## What the task requires
Only the lines below starting at the one that contains "color: #ffffff; font-weight: bold;" and ending at the one that contains "letter-spacing: -1px;" are to be reproduced, exactly and with both ends kept.

____ Entries shown

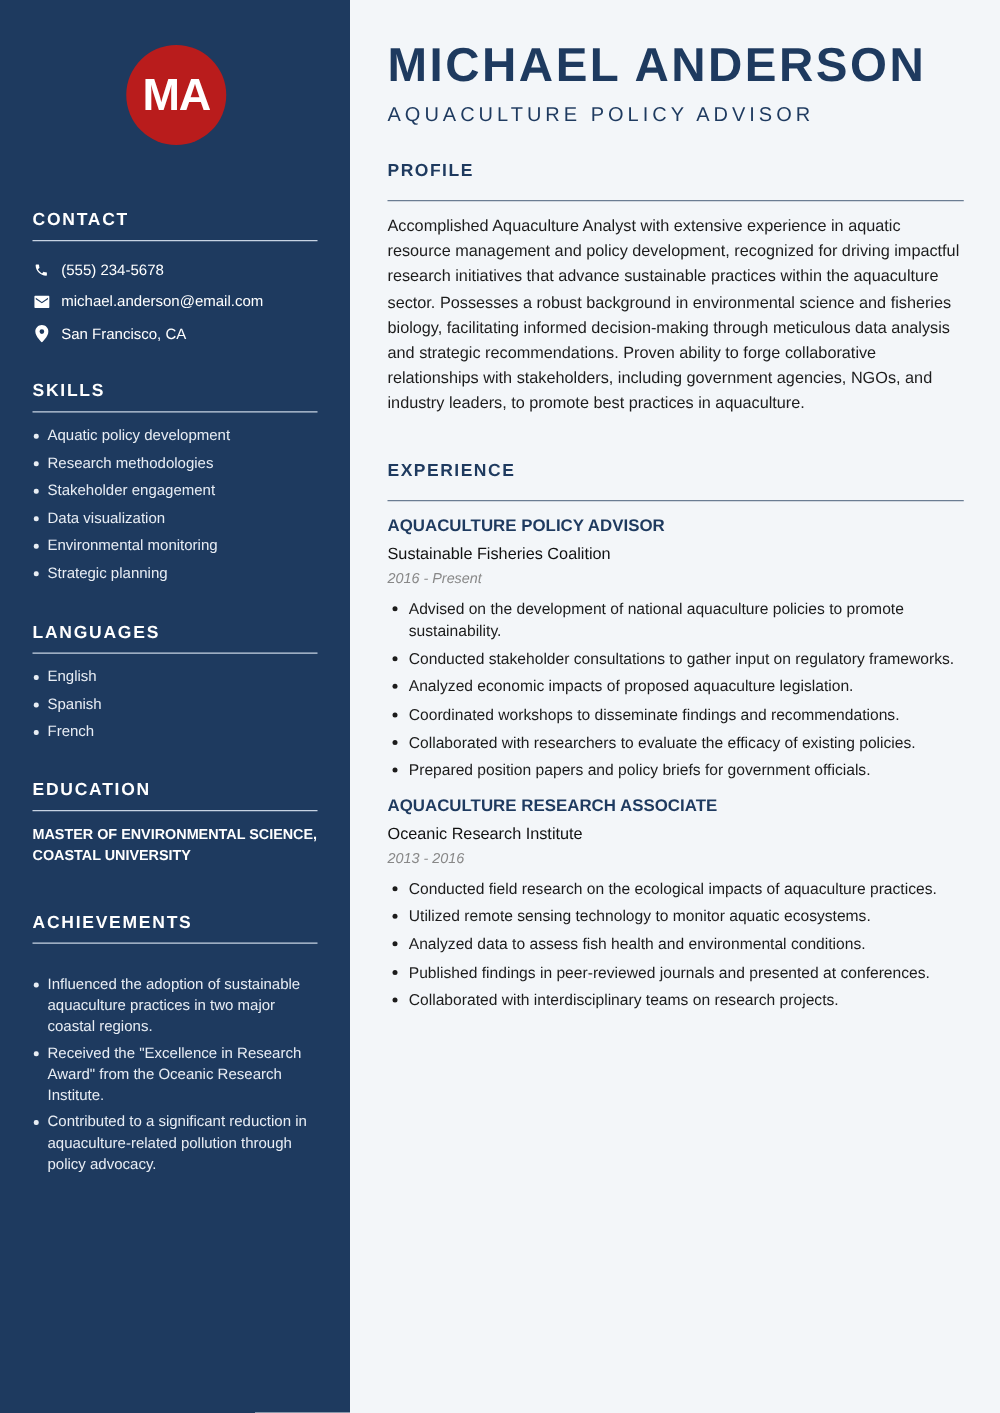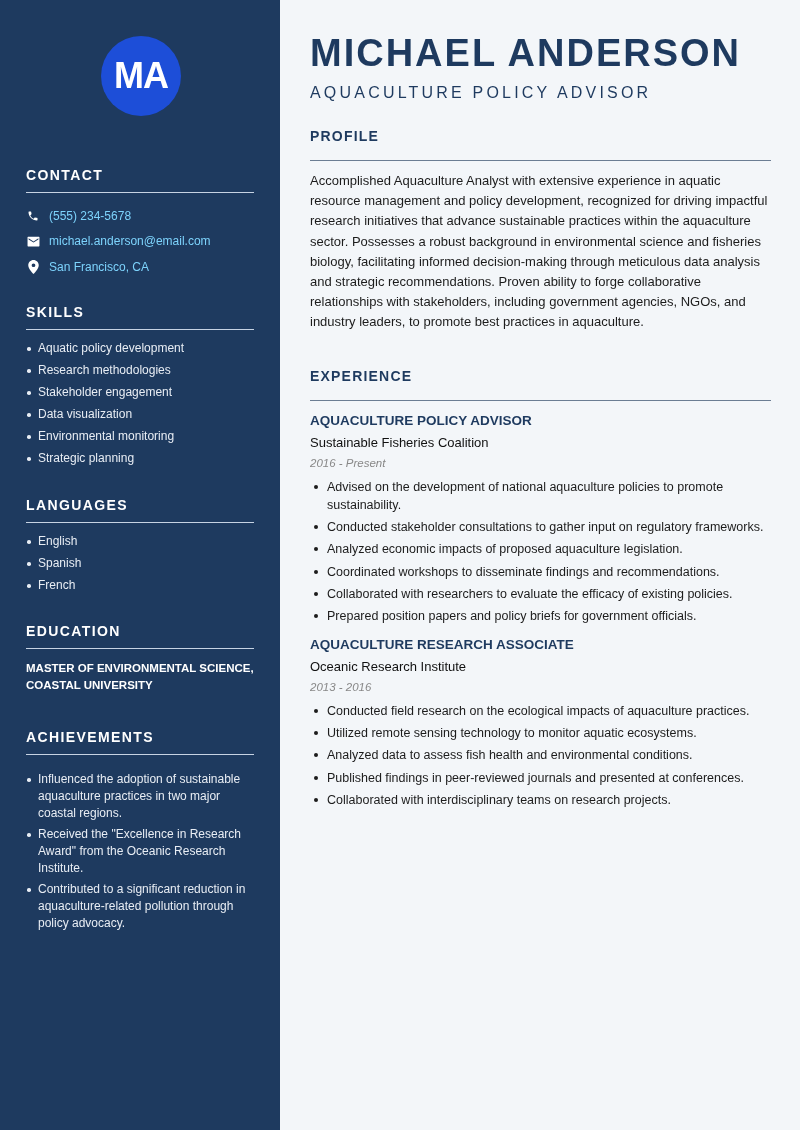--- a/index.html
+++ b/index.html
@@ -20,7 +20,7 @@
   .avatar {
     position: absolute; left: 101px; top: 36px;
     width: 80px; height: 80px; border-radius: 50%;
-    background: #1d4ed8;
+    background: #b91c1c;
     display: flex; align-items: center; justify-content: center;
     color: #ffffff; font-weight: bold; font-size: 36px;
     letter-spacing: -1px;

________
____ Entries shown

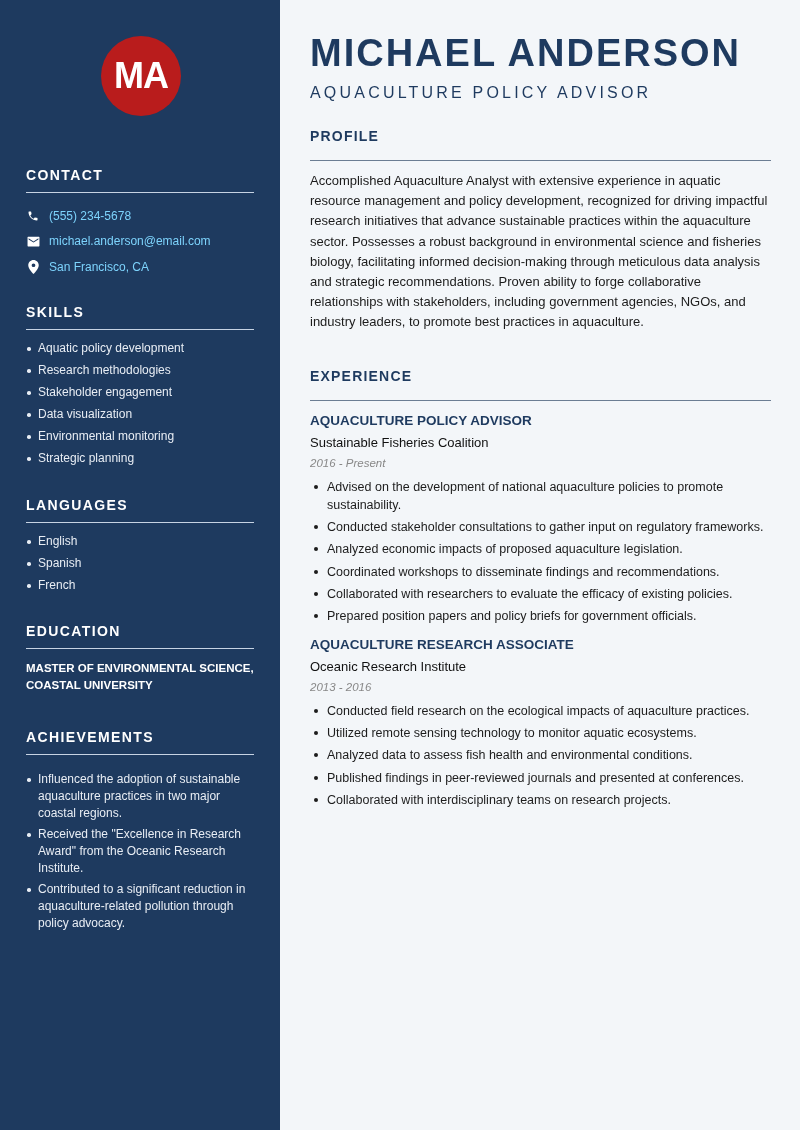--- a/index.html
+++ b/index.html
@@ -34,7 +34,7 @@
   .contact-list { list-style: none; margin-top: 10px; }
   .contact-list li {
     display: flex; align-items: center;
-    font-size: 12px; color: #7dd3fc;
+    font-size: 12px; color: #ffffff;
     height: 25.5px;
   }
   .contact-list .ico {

________

## Reply
     color: #ffffff; font-weight: bold; font-size: 36px;
     letter-spacing: -1px;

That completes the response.